Hopefully somebody will be here soon with some advice. xx


----------



## Roo (May 28, 2009)

mollyismyworld said:


> Hi Roo!
> 
> I saw the thread title and thought you were after some decorating advice!
> 
> ...


That made me chuckle!
Thanks Molly's mum xx::laugh:


----------



## terriermaid (Nov 5, 2007)

they should be ready now ,if there hair comes out with a gentle tug there ready also should be ready to get rid of there winter coat


----------



## Roo (May 28, 2009)

Thanks for the advice. I'd like to strip them myself.........what kind of technique is used?


----------



## mollyismyworld (May 2, 2009)

Hi Roo.

I found this for you to look at until somebody else can help.
Keeley. xx 

clubs.akc.org/btcoa/research/groomguide.html from the BTCA Grooming Guide.


----------



## aurora (Aug 16, 2008)

Hi Roo,

At 11 months of age they should be ready now to be stripped, when i got our first border i bought the Kate Irving Dvd, on how to strip a border terrier, it was brilliant. it shows you step by step how to do it.

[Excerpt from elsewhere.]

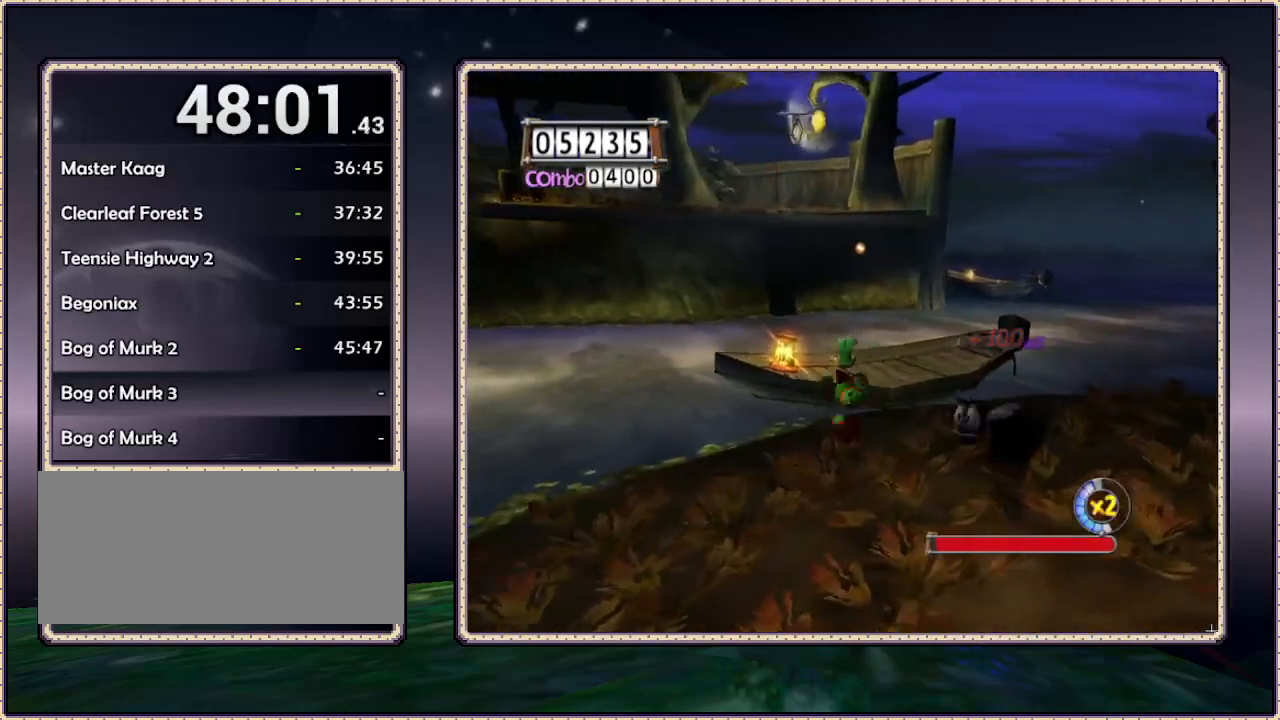
{"dt_ms": 500, "buttons": ["DPAD_UP", "DPAD_RIGHT"], "events": [[117, "CIRCLE", "down"], [233, "CIRCLE", "up"], [367, "DPAD_RIGHT", "down"]]}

i've got a grooming table but a piece of carpet on a firm surface will do.
use a brush on the dog first and give it a good brush. i usually begin around the neck and along the back first, gently get hold of a small amount of the long hairs, with your finger and thumb and give a gently tug if the coat is blown and ready it will come out very easy. When the coat is blown it will have a partin down the center of the back. once you have mastered the neck and back, i begin on the shoulders and down the legs. I also use chalk on my fingers as it give a better grip when puling the hair. A stripping knife can be used but always becareful to use it as an aid to pulling the coat out and not cutting the coat when used in corectly. around the feet to tidy them up i use small grooming scissors and trim and long hairs. the beard very often does not need a lot off attention, just a little bit of a tidy up do not use scissors for this bit. On the ears use finger and thumb and pull and long hairs off the ears will then look very neat. The tail will need doing as well and the very tip will need rounding off this i do some times use the stripping knife to tidy up. Place your thumb along the tail until you thumb nail is at the end of the tail, anything that is over this can be taken off. You should then have a nice tail that looks like a carrot. 

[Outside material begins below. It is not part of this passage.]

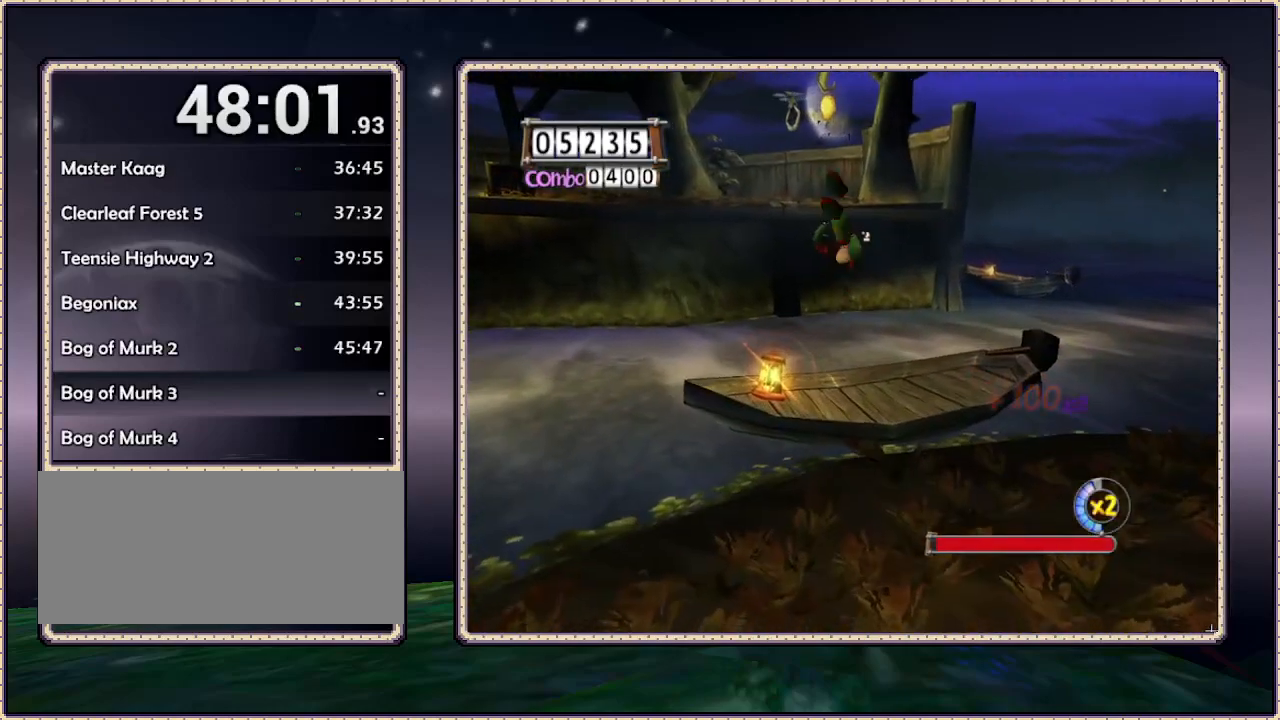
{"dt_ms": 500, "buttons": ["DPAD_UP"], "events": [[317, "DPAD_RIGHT", "up"]]}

if you want any more advice please get in touch

Anne


----------



## Roo (May 28, 2009)

mollyismyworld said:


> Hi Roo.
> 
> I found this for you to look at until somebody else can help.
> Keeley. xx
> ...


Thanks Keeley,
I'll have a look at that later tonight

xx:thumbsup:


----------



## Roo (May 28, 2009)

aurora said:


> Hi Roo,
> 
> At 11 months of age they should be ready now to be stripped, when i got our first border i bought the Kate Irving Dvd, on how to strip a border terrier, it was brilliant. it shows you step by step how to do it.
> 
> ...


Hi Anne,
Thanks for taking the time to reply in such detail. That really has helped. Couple of questions: when you pull the hair, do you pull right from the base touching the skin. How long roughly does it take to strip a whole dog? I think I'll invest in the DVD you mentioned.


----------



## aurora (Aug 16, 2008)

Roo said:


> Hi Anne,
> Thanks for taking the time to reply in such detail. That really has helped. Couple of questions: when you pull the hair, do you pull right from the base touching the skin. How long roughly does it take to strip a whole dog? I think I'll invest in the DVD you mentioned.


Hi Roo

when you pull the hair you pull from the end of the coat hold on to around half an inch possibly, this then leaves the undercoat, other wise you would have a bald dog. they look so different when they have been stripped there coat will then be very soft for approx 8 weeks until the new coat grows back.

I can strip Meg in about 2hrs, when she has a full strip, Poppy her coat is a good one to roll, this is what a lot of show people do, so that there dog constantly looks good to be shown. to do this you are pulling any long hairs out as and when you see them, so once a week she gets a tidy up, Poppy is not so keen on being stripped, but she will put up with the tidy up as it only lasts about 20-30 mins, this includes teeth, nail clipping etc.

meg is a sweetie to strip, the last time i did her a month ago, we were out on the lawn and i started doing a bit, and before you know it i've got a half stripped dog:thumbsup: meg is 13 and half months old, she had a tidy up at 5 months, a full strip at 8 months and was stripped out again nearly a month ago.

hope this helps

Anne


----------